Efficience dans la gestion financière et programmatique
– Allègement des procédures pour faciliter les décaissements pour la conduite des activités. Au regard des retards observés, et vue l’urgence d’engager les activités et les partenariats rehausser le taux pour l’approbation du COP de l’ordre de 3000 USD pour le faire passer à 30000 USD.
– Valider à temps, des plans de travail annuels et des plans de passations des marchés qui sont des préalables aux décaissements pour le financement des activités pour accroitre le niveau des décaissements que de la mise en œuvre des activités.

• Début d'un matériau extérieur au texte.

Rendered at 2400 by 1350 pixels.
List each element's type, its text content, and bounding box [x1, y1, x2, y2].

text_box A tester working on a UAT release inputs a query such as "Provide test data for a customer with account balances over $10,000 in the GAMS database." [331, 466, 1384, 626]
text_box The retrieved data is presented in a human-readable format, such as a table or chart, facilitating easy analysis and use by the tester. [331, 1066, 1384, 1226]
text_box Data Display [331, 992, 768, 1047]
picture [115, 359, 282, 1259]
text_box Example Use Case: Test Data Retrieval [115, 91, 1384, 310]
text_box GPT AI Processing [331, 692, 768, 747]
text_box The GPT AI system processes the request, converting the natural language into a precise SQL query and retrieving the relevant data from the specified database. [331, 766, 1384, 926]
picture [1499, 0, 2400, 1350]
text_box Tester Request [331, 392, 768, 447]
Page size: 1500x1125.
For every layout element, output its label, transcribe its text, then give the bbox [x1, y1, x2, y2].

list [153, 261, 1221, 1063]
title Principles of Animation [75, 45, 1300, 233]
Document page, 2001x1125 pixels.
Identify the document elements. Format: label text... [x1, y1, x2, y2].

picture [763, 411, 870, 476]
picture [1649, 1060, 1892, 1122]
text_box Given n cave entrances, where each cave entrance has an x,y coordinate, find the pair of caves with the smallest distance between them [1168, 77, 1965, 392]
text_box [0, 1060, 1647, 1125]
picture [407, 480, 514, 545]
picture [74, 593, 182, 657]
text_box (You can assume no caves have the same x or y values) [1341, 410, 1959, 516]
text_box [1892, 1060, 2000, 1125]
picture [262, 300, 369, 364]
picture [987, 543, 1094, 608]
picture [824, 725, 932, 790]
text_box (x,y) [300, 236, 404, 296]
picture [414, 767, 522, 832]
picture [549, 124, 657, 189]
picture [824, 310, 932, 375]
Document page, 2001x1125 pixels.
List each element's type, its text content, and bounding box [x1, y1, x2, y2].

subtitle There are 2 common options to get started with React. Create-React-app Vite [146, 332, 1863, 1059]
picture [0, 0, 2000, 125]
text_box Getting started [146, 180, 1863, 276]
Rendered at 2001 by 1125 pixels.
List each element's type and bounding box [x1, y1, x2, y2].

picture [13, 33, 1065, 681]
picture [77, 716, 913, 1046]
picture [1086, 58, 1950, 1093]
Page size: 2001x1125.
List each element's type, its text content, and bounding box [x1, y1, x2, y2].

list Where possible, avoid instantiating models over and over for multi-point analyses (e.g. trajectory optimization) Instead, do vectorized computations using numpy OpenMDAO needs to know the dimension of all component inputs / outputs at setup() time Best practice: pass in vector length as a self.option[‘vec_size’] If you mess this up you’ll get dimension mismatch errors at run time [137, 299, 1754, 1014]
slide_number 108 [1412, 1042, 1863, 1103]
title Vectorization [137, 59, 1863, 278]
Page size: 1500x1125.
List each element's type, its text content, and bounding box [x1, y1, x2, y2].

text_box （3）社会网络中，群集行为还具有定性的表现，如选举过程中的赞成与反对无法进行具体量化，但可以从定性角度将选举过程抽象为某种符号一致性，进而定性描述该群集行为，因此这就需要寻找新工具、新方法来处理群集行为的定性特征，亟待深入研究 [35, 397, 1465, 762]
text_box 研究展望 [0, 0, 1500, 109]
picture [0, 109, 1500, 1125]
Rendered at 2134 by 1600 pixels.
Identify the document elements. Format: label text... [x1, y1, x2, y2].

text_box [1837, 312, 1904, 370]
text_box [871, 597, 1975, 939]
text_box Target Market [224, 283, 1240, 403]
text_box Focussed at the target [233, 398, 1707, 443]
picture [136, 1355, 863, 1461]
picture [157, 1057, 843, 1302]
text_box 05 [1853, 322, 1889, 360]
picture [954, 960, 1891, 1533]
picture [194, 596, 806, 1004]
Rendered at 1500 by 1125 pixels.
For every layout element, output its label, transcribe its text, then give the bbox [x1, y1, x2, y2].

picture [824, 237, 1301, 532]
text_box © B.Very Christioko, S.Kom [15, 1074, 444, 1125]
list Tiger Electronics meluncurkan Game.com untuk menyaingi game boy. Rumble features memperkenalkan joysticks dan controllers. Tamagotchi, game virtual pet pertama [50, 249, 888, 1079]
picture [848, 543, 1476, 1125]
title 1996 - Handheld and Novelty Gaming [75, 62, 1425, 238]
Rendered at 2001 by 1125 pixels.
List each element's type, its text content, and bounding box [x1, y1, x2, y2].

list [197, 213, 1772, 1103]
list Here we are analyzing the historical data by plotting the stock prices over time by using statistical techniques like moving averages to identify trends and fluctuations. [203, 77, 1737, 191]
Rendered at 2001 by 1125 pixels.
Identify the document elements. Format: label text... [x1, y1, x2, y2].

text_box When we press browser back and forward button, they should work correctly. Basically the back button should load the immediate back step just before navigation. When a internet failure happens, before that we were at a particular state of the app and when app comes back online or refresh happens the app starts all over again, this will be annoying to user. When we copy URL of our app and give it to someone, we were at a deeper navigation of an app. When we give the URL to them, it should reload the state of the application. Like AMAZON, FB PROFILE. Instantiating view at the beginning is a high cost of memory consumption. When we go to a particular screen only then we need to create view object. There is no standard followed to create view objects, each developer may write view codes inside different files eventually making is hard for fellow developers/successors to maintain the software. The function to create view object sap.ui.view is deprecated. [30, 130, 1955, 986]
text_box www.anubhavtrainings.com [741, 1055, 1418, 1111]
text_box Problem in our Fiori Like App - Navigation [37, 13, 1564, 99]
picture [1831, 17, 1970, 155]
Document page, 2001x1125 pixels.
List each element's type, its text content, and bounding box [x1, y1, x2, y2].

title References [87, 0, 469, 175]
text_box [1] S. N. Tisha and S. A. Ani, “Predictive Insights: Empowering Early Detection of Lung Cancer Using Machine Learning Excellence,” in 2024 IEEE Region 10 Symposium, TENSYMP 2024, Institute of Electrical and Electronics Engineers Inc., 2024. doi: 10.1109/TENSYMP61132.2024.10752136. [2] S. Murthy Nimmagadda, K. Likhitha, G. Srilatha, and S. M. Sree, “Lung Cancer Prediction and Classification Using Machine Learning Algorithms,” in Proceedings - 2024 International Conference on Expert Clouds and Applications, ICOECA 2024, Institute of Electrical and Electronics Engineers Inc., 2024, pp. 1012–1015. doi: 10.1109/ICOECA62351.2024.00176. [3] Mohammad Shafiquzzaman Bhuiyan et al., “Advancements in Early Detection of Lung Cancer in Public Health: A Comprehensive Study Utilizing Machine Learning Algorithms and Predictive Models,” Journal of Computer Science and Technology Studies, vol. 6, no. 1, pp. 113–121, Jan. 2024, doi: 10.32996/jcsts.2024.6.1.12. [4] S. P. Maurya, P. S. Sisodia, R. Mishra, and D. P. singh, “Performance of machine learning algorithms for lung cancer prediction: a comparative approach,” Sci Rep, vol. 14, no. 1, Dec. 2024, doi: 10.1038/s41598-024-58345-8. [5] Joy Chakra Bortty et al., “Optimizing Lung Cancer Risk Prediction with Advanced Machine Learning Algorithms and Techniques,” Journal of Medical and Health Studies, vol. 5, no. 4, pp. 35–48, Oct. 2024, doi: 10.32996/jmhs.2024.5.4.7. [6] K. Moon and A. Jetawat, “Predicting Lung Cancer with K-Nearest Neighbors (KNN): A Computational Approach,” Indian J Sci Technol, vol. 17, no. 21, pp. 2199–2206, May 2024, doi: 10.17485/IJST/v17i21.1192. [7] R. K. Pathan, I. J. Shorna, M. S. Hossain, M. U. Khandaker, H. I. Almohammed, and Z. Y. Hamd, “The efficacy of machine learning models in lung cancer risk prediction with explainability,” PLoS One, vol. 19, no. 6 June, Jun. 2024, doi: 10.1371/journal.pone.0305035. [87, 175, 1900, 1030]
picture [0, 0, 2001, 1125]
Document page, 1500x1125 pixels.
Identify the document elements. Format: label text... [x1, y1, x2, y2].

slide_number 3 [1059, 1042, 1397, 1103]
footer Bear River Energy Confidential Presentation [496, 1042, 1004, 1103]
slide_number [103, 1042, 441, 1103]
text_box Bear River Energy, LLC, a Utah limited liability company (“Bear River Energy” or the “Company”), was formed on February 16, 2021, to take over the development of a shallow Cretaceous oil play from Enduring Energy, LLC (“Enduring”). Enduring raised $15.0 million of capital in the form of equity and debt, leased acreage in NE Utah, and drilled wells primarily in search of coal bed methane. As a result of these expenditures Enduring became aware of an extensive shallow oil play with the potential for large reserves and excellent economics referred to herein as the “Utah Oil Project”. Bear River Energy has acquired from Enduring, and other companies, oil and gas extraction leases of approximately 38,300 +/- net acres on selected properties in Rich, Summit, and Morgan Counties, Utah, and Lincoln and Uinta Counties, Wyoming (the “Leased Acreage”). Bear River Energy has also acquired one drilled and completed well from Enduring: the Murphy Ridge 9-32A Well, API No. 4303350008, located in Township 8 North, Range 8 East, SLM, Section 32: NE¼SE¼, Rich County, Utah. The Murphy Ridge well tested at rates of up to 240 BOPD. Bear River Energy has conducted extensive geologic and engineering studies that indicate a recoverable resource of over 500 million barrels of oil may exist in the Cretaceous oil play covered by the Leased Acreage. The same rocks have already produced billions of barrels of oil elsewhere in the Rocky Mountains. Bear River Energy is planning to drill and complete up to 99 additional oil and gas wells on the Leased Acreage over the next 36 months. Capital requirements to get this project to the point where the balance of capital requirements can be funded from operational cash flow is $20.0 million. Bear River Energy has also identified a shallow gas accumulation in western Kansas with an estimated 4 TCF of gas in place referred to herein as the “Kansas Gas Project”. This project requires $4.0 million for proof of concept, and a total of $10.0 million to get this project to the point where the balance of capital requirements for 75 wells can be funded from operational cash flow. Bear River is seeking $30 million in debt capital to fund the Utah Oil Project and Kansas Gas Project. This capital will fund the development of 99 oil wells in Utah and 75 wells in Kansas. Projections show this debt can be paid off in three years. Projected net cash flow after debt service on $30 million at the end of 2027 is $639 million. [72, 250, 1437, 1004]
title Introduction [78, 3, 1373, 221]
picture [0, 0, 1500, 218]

Durabilité par les acquis du projet et le partenariat
– Maintenir et Vulgariser sur l’ensemble des réseaux téléphoniques du Burkina Faso la plateforme d’information 321 sur les marchés par l’établissement de liens avec d’autres plateformes d'information sur les marchés afin de s’assurer que les vendeurs et les acheteurs ont des informations en temps réel pour leurs négociations ;
– Maintenir l’accompagnement des groupements vers des sociétés coopératives en conformité avec la loi OHADA afin de les rendre pérenne la structuration de la Commercialisation par la vente groupée du sésame
– Elargir l’accès des producteurs aux services financiers et non financiers avec le le partenariat public-privé en renforçant les compétences des acteurs de la filière sésame pour qu’ils aillent chercher des financements avec des investisseurs potentiels, nationaux ou internationaux, pour l’amélioration de la production et de la productivité que l’amélioration des circuits de commercialisation.